Recorded data
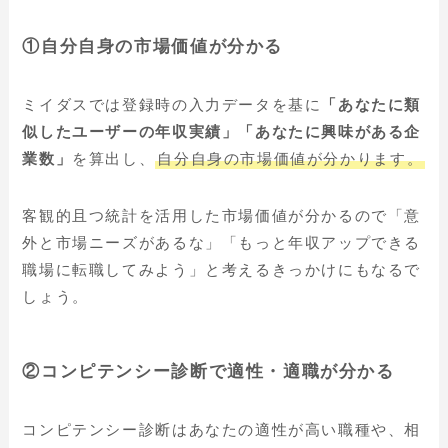
①
自分自身の市場価値が分かる
ミイダスでは登録時の入力データを基に
「あなたに類
似したユーザーの年収実績」「あなたに興味がある企
業数」
を算出し、
自分自身の市場価値が分かります。
客観的且つ統計を活用した市場価値が分かるので「意
外と市場ニーズがあるな」「もっと年収アップできる
職場に転職してみよう」と考えるきっかけにもなるで
しょう。
②
コンピテンシー診断で適性・適職が分かる
コンピテンシー診断はあなたの適性が高い職種や、相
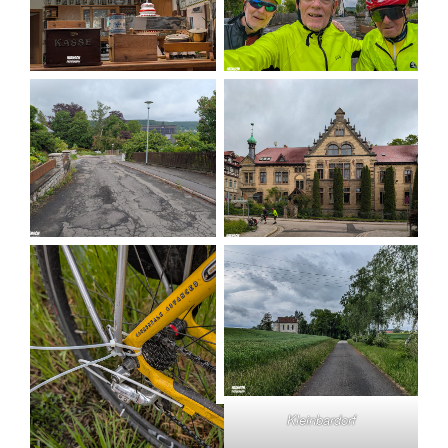
Kleinbardorf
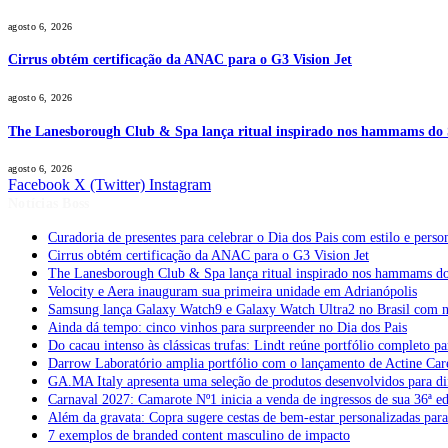
agosto 6, 2026
Cirrus obtém certificação da ANAC para o G3 Vision Jet
agosto 6, 2026
The Lanesborough Club & Spa lança ritual inspirado nos hammams do
agosto 6, 2026
Facebook
X (Twitter)
Instagram
Notícias Boss
Curadoria de presentes para celebrar o Dia dos Pais com estilo e per
Cirrus obtém certificação da ANAC para o G3 Vision Jet
The Lanesborough Club & Spa lança ritual inspirado nos hammams d
Velocity e Aera inauguram sua primeira unidade em Adrianópolis
Samsung lança Galaxy Watch9 e Galaxy Watch Ultra2 no Brasil com no
Ainda dá tempo: cinco vinhos para surpreender no Dia dos Pais
Do cacau intenso às clássicas trufas: Lindt reúne portfólio completo pa
Darrow Laboratório amplia portfólio com o lançamento de Actine Car
GA.MA Italy apresenta uma seleção de produtos desenvolvidos para dif
Carnaval 2027: Camarote Nº1 inicia a venda de ingressos de sua 36ª e
Além da gravata: Copra sugere cestas de bem-estar personalizadas par
7 exemplos de branded content masculino de impacto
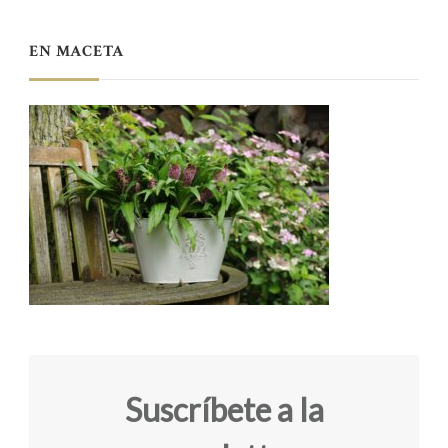
EN MACETA
Suscríbete a la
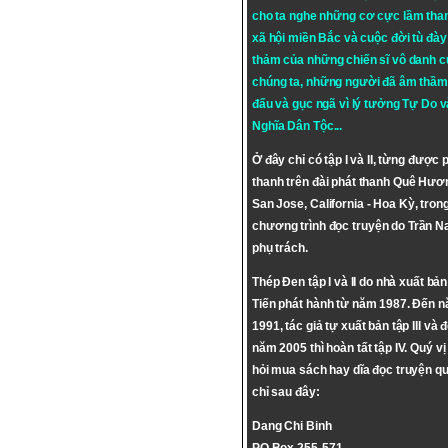
cho ta nghe những cơ cực lầm tha
xã hội miền Bắc và cuộc đời tù đày 
thảm của những chiến sĩ vô danh c
chúng ta, những người đã âm thầm
đấu và gục ngã vì lý tưởng
Tự Do
v
Nghĩa Dân Tộc
...
Ở đây chỉ có tập I và II, từng được 
thanh trên đài phát thanh Quê Hươ
San Jose, California - Hoa Kỳ, tron
chương trình đọc truyện do Trần 
phụ trách.
Thép Đen tập I và II do nhà xuất bả
Tiến phát hành từ năm 1987. Đến 
1991, tác giả tự xuất bản tập III và 
năm 2005 thì hoàn tất tập IV. Quý vị
hỏi mua sách hay dĩa đọc truyện qu
chỉ sau đây:
Dang Chi Binh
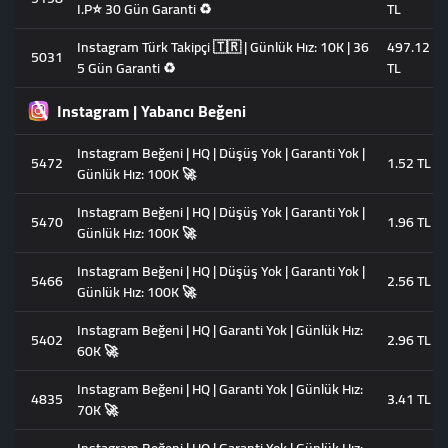
I.P⭐ 30 Gün Garanti ♻️
TL
Instagram Türk Takipçi 🇹🇷 | Günlük Hız: 10K | 36
497.12
5031
5 Gün Garanti ♻️
TL
Instagram | Yabancı Beğeni
Instagram Beğeni | HQ | Düşüş Yok | Garanti Yok |
5472
1.52 TL
Günlük Hız: 100K 🚀
Instagram Beğeni | HQ | Düşüş Yok | Garanti Yok |
5470
1.96 TL
Günlük Hız: 100K 🚀
Instagram Beğeni | HQ | Düşüş Yok | Garanti Yok |
5466
2.56 TL
Günlük Hız: 100K 🚀
Instagram Beğeni | HQ | Garanti Yok | Günlük Hız:
5402
2.96 TL
60K 🚀
Instagram Beğeni | HQ | Garanti Yok | Günlük Hız:
4835
3.41 TL
70K 🚀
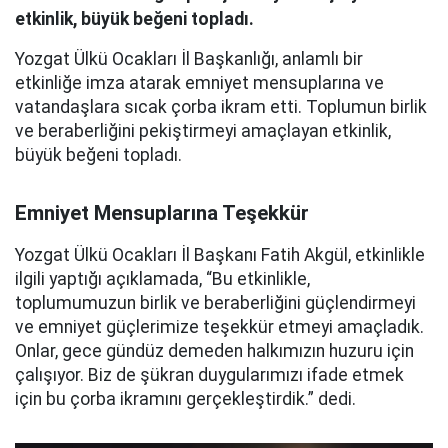
etkinlik, büyük beğeni topladı.
Yozgat Ülkü Ocakları İl Başkanlığı, anlamlı bir
etkinliğe imza atarak emniyet mensuplarına ve
vatandaşlara sıcak çorba ikram etti. Toplumun birlik
ve beraberliğini pekiştirmeyi amaçlayan etkinlik,
büyük beğeni topladı.
Emniyet Mensuplarına Teşekkür
Yozgat Ülkü Ocakları İl Başkanı Fatih Akgül, etkinlikle
ilgili yaptığı açıklamada, “Bu etkinlikle,
toplumumuzun birlik ve beraberliğini güçlendirmeyi
ve emniyet güçlerimize teşekkür etmeyi amaçladık.
Onlar, gece gündüz demeden halkımızın huzuru için
çalışıyor. Biz de şükran duygularımızı ifade etmek
için bu çorba ikramını gerçekleştirdik.” dedi.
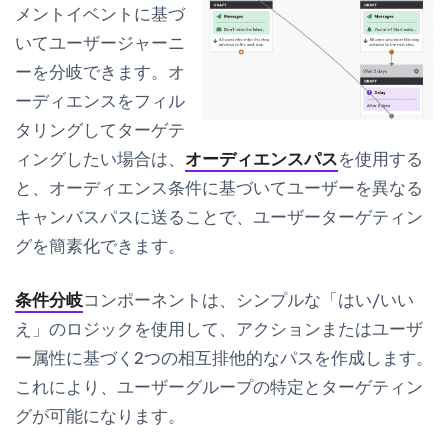
メントイベントに基づ
いてユーザージャーニ
ーを分岐できます。オ
ーディエンスをフィル
タリングしてターゲテ
ィングしたい場合は、
オーディエンスパス
を使用する
と、オーディエンス条件に基づいてユーザーを異なる
キャンバスパスに送ることで、ユーザーターゲティン
グを簡素化できます。
条件分岐
コンポーネントは、シンプルな「はい/いい
え」のロジックを使用して、アクションまたはユーザ
ー属性に基づく2つの相互排他的なパスを作成します。
これにより、ユーザーグループの特定とターゲティン
グが可能になります。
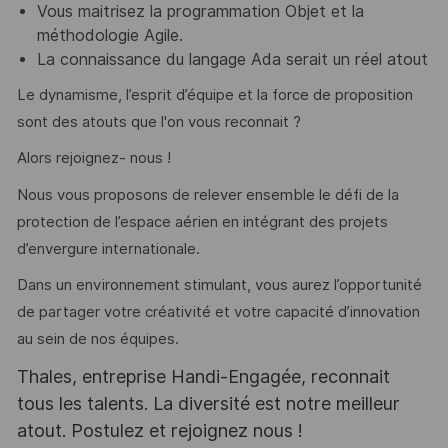
Vous maitrisez la programmation Objet et la
méthodologie Agile.
La connaissance du langage Ada serait un réel atout
Le dynamisme, l’esprit d’équipe et la force de proposition
sont des atouts que l'on vous reconnait ?
Alors rejoignez- nous !
Nous vous proposons de relever ensemble le défi de la
protection de l’espace aérien en intégrant des projets
d’envergure internationale.
Dans un environnement stimulant, vous aurez l’opportunité
de partager votre créativité et votre capacité d’innovation
au sein de nos équipes.
Thales, entreprise Handi-Engagée, reconnait
tous les talents. La diversité est notre meilleur
atout. Postulez et rejoignez nous !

* _DIRECTIONS_
Copy out every line of text in the items above word for word, without changing anything. Omit the picture markers from your answer.

* _RESPONSE BOX_
①
自分自身の市場価値が分かる
ミイダスでは登録時の入力データを基に
「あなたに類
似したユーザーの年収実績」「あなたに興味がある企
業数」
を算出し、
自分自身の市場価値が分かります。
客観的且つ統計を活用した市場価値が分かるので「意
外と市場ニーズがあるな」「もっと年収アップできる
職場に転職してみよう」と考えるきっかけにもなるで
しょう。
②
コンピテンシー診断で適性・適職が分かる
コンピテンシー診断はあなたの適性が高い職種や、相
Kleinbardorf
agosto 6, 2026
Cirrus obtém certificação da ANAC para o G3 Vision Jet
agosto 6, 2026
The Lanesborough Club & Spa lança ritual inspirado nos hammams do
agosto 6, 2026
Facebook
X (Twitter)
Instagram
Notícias Boss
Curadoria de presentes para celebrar o Dia dos Pais com estilo e per
Cirrus obtém certificação da ANAC para o G3 Vision Jet
The Lanesborough Club & Spa lança ritual inspirado nos hammams d
Velocity e Aera inauguram sua primeira unidade em Adrianópolis
Samsung lança Galaxy Watch9 e Galaxy Watch Ultra2 no Brasil com no
Ainda dá tempo: cinco vinhos para surpreender no Dia dos Pais
Do cacau intenso às clássicas trufas: Lindt reúne portfólio completo pa
Darrow Laboratório amplia portfólio com o lançamento de Actine Car
GA.MA Italy apresenta uma seleção de produtos desenvolvidos para dif
Carnaval 2027: Camarote Nº1 inicia a venda de ingressos de sua 36ª e
Além da gravata: Copra sugere cestas de bem-estar personalizadas par
7 exemplos de branded content masculino de impacto
EN MACETA
Suscríbete a la
cho ta nghe những cơ cực lầm tha
xã hội miền Bắc và cuộc đời tù đày 
thảm của những chiến sĩ vô danh c
chúng ta, những người đã âm thầm
đấu và gục ngã vì lý tưởng
Tự Do
v
Nghĩa Dân Tộc
...
Ở đây chỉ có tập I và II, từng được 
thanh trên đài phát thanh Quê Hươ
San Jose, California - Hoa Kỳ, tron
chương trình đọc truyện do Trần 
phụ trách.
Thép Đen tập I và II do nhà xuất bả
Tiến phát hành từ năm 1987. Đến 
1991, tác giả tự xuất bản tập III và 
năm 2005 thì hoàn tất tập IV. Quý vị
hỏi mua sách hay dĩa đọc truyện qu
chỉ sau đây:
Dang Chi Binh
I.P⭐ 30 Gün Garanti ♻️
TL
Instagram Türk Takipçi 🇹🇷 | Günlük Hız: 10K | 36
497.12
5031
5 Gün Garanti ♻️
TL
Instagram | Yabancı Beğeni
Instagram Beğeni | HQ | Düşüş Yok | Garanti Yok |
5472
1.52 TL
Günlük Hız: 100K 🚀
Instagram Beğeni | HQ | Düşüş Yok | Garanti Yok |
5470
1.96 TL
Günlük Hız: 100K 🚀
Instagram Beğeni | HQ | Düşüş Yok | Garanti Yok |
5466
2.56 TL
Günlük Hız: 100K 🚀
Instagram Beğeni | HQ | Garanti Yok | Günlük Hız:
5402
2.96 TL
60K 🚀
Instagram Beğeni | HQ | Garanti Yok | Günlük Hız:
4835
3.41 TL
70K 🚀
etkinlik, büyük beğeni topladı.
Yozgat Ülkü Ocakları İl Başkanlığı, anlamlı bir
etkinliğe imza atarak emniyet mensuplarına ve
vatandaşlara sıcak çorba ikram etti. Toplumun birlik
ve beraberliğini pekiştirmeyi amaçlayan etkinlik,
büyük beğeni topladı.
Emniyet Mensuplarına Teşekkür
Yozgat Ülkü Ocakları İl Başkanı Fatih Akgül, etkinlikle
ilgili yaptığı açıklamada, “Bu etkinlikle,
toplumumuzun birlik ve beraberliğini güçlendirmeyi
ve emniyet güçlerimize teşekkür etmeyi amaçladık.
Onlar, gece gündüz demeden halkımızın huzuru için
çalışıyor. Biz de şükran duygularımızı ifade etmek
için bu çorba ikramını gerçekleştirdik.” dedi.
メントイベントに基づ
いてユーザージャーニ
ーを分岐できます。オ
ーディエンスをフィル
タリングしてターゲテ
ィングしたい場合は、
オーディエンスパス
を使用する
と、オーディエンス条件に基づいてユーザーを異なる
キャンバスパスに送ることで、ユーザーターゲティン
グを簡素化できます。
条件分岐
コンポーネントは、シンプルな「はい/いい
え」のロジックを使用して、アクションまたはユーザ
ー属性に基づく2つの相互排他的なパスを作成します。
これにより、ユーザーグループの特定とターゲティン
グが可能になります。
Vous maitrisez la programmation Objet et la
méthodologie Agile.
La connaissance du langage Ada serait un réel atout
Le dynamisme, l’esprit d’équipe et la force de proposition
sont des atouts que l'on vous reconnait ?
Alors rejoignez- nous !
Nous vous proposons de relever ensemble le défi de la
protection de l’espace aérien en intégrant des projets
d’envergure internationale.
Dans un environnement stimulant, vous aurez l’opportunité
de partager votre créativité et votre capacité d’innovation
au sein de nos équipes.
Thales, entreprise Handi-Engagée, reconnait
tous les talents. La diversité est notre meilleur
atout. Postulez et rejoignez nous !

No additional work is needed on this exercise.